**EXERCISE PROMPT**: In the records below, find the line that contains "right ankle: (317, 376)" and the line that contains "right shoulder: (318, 327)", then retype exactly those two lines and every line between them.

(Records from a collection)
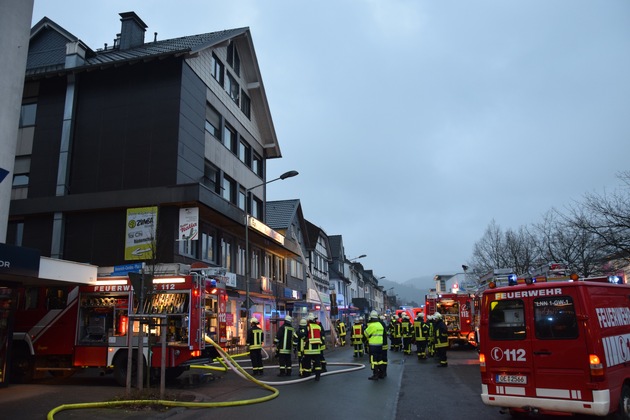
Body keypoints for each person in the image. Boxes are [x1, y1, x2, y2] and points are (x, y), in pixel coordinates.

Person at [363, 310, 386, 380]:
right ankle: (381, 373)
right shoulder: (380, 325)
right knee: (380, 360)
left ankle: (375, 375)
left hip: (373, 346)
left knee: (374, 360)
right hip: (380, 345)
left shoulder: (372, 325)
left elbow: (365, 334)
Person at [303, 313, 323, 381]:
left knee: (307, 362)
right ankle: (317, 376)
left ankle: (307, 375)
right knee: (317, 362)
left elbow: (304, 336)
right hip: (317, 349)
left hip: (309, 349)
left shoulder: (308, 327)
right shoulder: (318, 327)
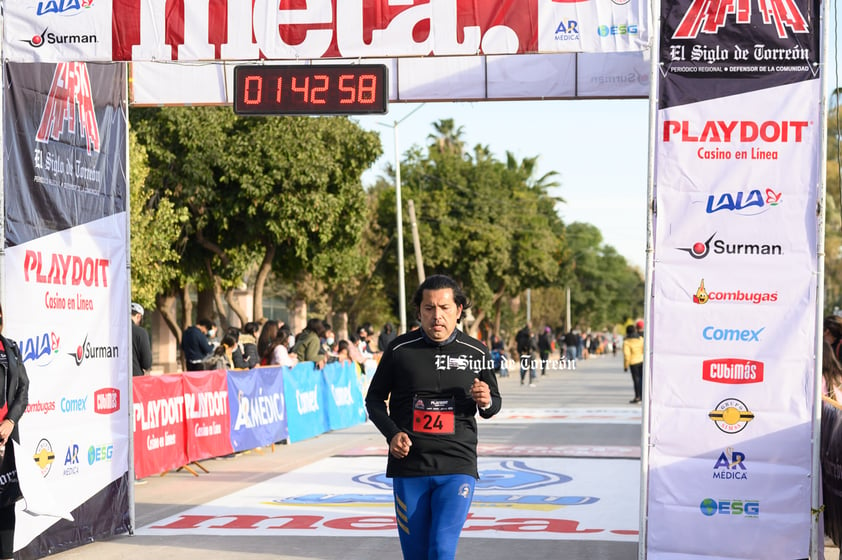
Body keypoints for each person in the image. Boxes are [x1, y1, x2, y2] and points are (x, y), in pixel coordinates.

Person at [365, 274, 501, 560]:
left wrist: (486, 401)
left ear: (458, 310)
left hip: (457, 465)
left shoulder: (477, 351)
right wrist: (392, 433)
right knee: (416, 555)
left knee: (441, 548)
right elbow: (374, 400)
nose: (436, 316)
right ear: (419, 312)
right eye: (429, 308)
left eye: (444, 308)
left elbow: (493, 404)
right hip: (410, 467)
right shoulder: (400, 350)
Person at [0, 303, 29, 560]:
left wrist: (10, 421)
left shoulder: (11, 349)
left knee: (6, 503)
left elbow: (23, 390)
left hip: (6, 441)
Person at [623, 324, 644, 404]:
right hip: (641, 361)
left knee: (636, 380)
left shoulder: (626, 342)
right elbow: (643, 350)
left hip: (633, 362)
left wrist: (625, 366)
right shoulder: (641, 339)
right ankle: (643, 396)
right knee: (642, 379)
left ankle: (638, 397)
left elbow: (627, 355)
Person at [130, 302, 152, 377]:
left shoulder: (113, 331)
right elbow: (147, 363)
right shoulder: (141, 333)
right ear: (138, 316)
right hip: (135, 379)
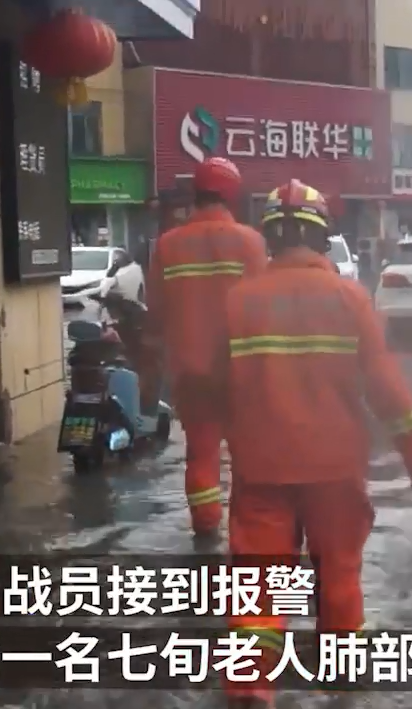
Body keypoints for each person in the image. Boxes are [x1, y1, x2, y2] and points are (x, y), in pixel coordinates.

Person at [219, 179, 412, 707]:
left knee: (257, 582)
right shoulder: (349, 298)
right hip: (335, 468)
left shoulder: (239, 301)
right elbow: (384, 384)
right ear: (322, 238)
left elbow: (208, 386)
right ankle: (341, 681)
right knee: (338, 574)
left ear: (268, 235)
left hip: (261, 467)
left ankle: (250, 684)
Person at [142, 156, 267, 537]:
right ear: (232, 194)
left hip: (190, 372)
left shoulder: (168, 245)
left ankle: (205, 527)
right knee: (247, 455)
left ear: (195, 192)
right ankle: (246, 534)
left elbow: (156, 310)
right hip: (240, 370)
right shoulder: (251, 242)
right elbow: (263, 308)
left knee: (201, 452)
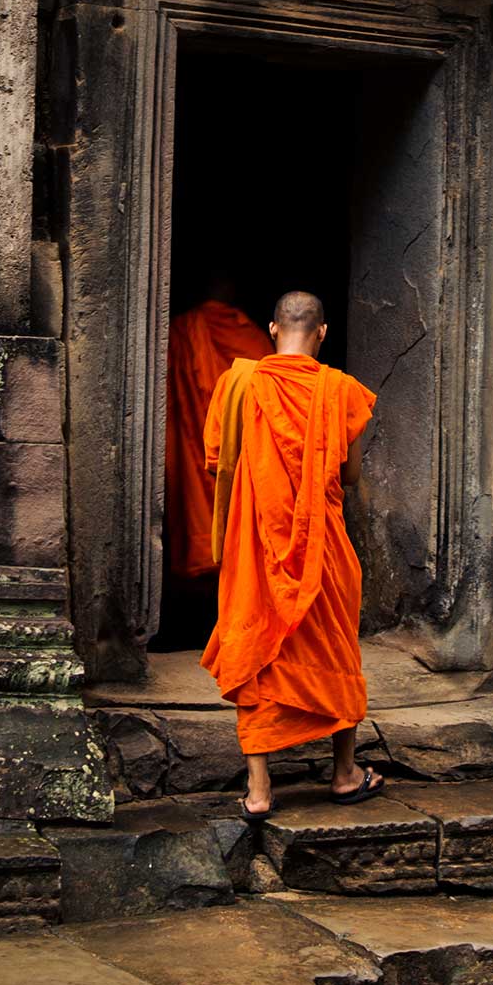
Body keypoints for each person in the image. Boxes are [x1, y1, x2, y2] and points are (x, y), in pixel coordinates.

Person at [200, 290, 380, 819]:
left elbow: (218, 462)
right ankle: (345, 773)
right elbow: (349, 475)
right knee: (335, 646)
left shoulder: (237, 384)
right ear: (322, 333)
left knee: (254, 648)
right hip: (322, 547)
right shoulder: (341, 391)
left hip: (255, 546)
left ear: (273, 330)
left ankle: (259, 792)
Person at [165, 274, 272, 594]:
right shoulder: (250, 335)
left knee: (200, 521)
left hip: (193, 452)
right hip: (241, 459)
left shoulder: (180, 331)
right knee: (244, 541)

**TASK ANSWER**:
right ankle: (317, 376)
left ankle: (307, 375)
right knee: (317, 362)
left elbow: (304, 336)
right hip: (317, 349)
left hip: (309, 349)
left shoulder: (308, 327)
right shoulder: (318, 327)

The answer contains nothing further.